Connection Points in Logical Data Models
A connection point is an attribute in your logical data model (LDM) that does the following:
- It is a primary key of the dataset, which enables the GoodData platform to distinguish individual records.
- It is an attribute that enables connecting this dataset to another one using its values to make a relationship.
Connection Points and Datasets
Connection points are important identifiers of uniqueness within a dataset. For example, you must define a connecting point in each dataset that is loaded using incremental data loads.
To connect two datasets, define a connection point (primary key) in the first dataset, and a reference (foreign key) in the second dataset. Together, they form a relationship - a one-directional mapping between a parent object and a child object that will reference the data in the parent object. Two connected datasets form a hierarchical relationship, with the referenced dataset being on a higher level in the hierarchy.
You can have only one connection point per dataset, but there can be many references to that connection point in other datasets.
Via the connection point, a dataset can be connected to many other datasets, where there are references to the connection point. However, any single reference in a dataset can point back to only one connection point.
When building reports, you can build your reporting relationships from the transaction data, containing the references to the unique identifiers contained in the other dataset.
The query engine uses the connections in the LDM to connect the underlying database table using inner joins unless an outer join is explicitly enforced using the IFNULL MAQL keyword.

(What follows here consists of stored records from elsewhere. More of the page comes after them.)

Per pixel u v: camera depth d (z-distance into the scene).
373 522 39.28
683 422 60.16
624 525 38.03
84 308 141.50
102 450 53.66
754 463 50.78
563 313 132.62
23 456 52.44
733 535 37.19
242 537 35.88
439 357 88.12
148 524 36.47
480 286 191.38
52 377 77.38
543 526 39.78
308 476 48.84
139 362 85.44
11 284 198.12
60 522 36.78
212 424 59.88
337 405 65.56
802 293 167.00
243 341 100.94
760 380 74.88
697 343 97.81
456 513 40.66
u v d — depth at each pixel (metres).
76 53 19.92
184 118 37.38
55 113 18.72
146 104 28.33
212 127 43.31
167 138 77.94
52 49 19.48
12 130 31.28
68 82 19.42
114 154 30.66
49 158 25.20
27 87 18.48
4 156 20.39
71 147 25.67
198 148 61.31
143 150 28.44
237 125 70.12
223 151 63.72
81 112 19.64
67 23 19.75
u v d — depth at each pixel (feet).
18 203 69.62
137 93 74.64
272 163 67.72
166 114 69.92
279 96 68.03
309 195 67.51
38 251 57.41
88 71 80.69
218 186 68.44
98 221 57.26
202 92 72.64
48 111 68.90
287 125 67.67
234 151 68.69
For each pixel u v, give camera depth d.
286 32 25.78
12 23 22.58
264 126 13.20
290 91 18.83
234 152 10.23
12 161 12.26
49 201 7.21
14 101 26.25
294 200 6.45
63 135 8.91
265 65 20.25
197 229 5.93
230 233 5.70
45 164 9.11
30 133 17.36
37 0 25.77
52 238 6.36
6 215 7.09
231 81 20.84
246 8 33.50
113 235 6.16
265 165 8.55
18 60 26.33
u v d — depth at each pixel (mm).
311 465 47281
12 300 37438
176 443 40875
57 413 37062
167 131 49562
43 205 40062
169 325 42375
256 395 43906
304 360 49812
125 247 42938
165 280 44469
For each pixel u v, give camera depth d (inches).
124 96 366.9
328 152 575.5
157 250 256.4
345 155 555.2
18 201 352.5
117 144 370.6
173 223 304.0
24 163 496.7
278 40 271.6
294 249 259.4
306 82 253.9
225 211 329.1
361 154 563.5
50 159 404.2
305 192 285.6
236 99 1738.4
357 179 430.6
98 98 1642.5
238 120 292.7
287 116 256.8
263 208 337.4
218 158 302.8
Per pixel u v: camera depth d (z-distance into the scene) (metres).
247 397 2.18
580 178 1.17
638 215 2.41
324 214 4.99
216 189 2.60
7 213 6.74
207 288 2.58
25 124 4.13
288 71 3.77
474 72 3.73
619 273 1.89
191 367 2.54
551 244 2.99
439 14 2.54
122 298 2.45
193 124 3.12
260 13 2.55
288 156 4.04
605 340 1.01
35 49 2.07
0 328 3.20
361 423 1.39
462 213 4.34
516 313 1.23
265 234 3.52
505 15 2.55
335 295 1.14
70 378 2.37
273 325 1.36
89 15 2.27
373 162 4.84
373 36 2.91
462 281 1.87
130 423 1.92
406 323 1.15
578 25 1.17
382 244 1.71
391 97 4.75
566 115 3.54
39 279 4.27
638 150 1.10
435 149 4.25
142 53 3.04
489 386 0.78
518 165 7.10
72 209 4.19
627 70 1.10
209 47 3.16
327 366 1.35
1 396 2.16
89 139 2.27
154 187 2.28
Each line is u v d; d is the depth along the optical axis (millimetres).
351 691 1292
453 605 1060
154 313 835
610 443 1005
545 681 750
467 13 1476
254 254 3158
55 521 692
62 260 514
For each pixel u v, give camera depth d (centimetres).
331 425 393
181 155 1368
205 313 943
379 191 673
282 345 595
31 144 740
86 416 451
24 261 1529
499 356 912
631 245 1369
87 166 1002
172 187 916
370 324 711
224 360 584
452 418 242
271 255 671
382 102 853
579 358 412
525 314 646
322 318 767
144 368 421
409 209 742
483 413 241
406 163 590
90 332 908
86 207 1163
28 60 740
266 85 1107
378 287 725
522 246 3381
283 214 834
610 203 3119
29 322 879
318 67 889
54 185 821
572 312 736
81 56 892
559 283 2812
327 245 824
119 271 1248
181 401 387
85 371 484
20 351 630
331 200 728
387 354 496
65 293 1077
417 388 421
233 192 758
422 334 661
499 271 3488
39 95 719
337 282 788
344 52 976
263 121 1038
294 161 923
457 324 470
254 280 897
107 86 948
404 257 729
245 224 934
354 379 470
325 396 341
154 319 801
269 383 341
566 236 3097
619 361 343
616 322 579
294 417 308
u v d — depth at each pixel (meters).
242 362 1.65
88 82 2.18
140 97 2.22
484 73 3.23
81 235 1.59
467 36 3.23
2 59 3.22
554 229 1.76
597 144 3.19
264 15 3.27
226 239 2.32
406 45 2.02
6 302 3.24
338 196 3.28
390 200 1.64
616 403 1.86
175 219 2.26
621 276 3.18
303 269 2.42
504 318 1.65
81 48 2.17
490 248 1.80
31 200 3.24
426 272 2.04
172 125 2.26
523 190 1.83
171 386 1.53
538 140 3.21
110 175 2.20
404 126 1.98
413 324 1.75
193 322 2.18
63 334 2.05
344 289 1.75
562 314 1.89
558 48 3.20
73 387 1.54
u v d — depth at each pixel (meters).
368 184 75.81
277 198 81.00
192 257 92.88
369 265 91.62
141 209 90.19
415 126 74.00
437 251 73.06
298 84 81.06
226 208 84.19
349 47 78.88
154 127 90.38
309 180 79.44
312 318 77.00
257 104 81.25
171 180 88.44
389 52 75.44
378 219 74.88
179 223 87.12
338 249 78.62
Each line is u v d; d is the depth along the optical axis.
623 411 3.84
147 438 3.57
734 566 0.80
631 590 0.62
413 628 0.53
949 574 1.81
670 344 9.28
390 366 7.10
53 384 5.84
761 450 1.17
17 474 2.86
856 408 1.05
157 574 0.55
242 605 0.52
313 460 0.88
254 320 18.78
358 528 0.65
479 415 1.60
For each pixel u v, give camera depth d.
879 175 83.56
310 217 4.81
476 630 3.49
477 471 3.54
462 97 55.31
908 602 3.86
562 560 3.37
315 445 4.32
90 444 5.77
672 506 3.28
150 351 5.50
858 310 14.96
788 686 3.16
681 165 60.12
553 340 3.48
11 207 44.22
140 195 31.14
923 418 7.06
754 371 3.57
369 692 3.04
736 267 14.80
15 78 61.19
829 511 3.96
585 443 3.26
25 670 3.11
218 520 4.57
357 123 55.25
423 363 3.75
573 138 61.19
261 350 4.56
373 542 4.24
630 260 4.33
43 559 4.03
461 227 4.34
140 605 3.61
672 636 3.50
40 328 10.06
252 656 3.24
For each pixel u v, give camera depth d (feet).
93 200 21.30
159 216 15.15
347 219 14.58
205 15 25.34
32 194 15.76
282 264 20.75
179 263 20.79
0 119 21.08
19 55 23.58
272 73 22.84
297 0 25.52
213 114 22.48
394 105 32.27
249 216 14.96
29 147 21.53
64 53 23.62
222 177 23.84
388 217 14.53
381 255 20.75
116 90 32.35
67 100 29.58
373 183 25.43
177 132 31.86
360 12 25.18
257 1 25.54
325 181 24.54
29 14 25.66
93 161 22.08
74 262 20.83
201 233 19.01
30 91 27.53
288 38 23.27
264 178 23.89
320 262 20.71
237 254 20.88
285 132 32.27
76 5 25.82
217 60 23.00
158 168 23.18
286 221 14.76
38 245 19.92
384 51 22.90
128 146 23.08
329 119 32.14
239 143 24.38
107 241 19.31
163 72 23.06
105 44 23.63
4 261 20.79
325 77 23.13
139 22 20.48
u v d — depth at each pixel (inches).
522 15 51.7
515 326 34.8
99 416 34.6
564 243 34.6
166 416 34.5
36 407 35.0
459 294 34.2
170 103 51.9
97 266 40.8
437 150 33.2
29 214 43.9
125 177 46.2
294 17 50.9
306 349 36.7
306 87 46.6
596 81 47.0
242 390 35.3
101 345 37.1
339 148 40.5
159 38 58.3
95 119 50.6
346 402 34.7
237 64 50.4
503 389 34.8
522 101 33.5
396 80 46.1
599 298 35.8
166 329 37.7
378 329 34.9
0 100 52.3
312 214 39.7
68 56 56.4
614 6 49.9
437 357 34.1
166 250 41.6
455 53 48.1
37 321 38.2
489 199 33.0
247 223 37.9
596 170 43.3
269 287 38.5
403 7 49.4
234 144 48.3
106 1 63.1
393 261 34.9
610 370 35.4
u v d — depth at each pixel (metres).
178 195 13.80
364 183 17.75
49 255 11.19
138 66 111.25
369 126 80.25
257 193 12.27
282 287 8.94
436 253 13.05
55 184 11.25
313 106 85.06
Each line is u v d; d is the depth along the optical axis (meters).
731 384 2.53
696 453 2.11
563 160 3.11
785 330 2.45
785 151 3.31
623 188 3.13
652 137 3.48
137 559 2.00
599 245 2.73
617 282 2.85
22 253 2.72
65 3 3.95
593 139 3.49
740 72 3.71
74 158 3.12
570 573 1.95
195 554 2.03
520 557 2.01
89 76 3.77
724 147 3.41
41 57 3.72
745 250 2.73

The direction of the arrow determines which dataset’s data can be analyzed (sliced) by the data from the other dataset. For example, in the following LDM, the relationship between the Customers
and Order Lines
datasets allows you to slice Quantity
by Customer Name
.
Recommended Practices
- Make sure that each value of the connection point is unique. If the data contains multiple rows with identical values of the connection point, only one row is loaded into the workspace, and all other rows are dropped.
- Make sure that each value in the reference attribute has a corresponding connection point of the other dataset. The values of the reference attribute does not have to be unique.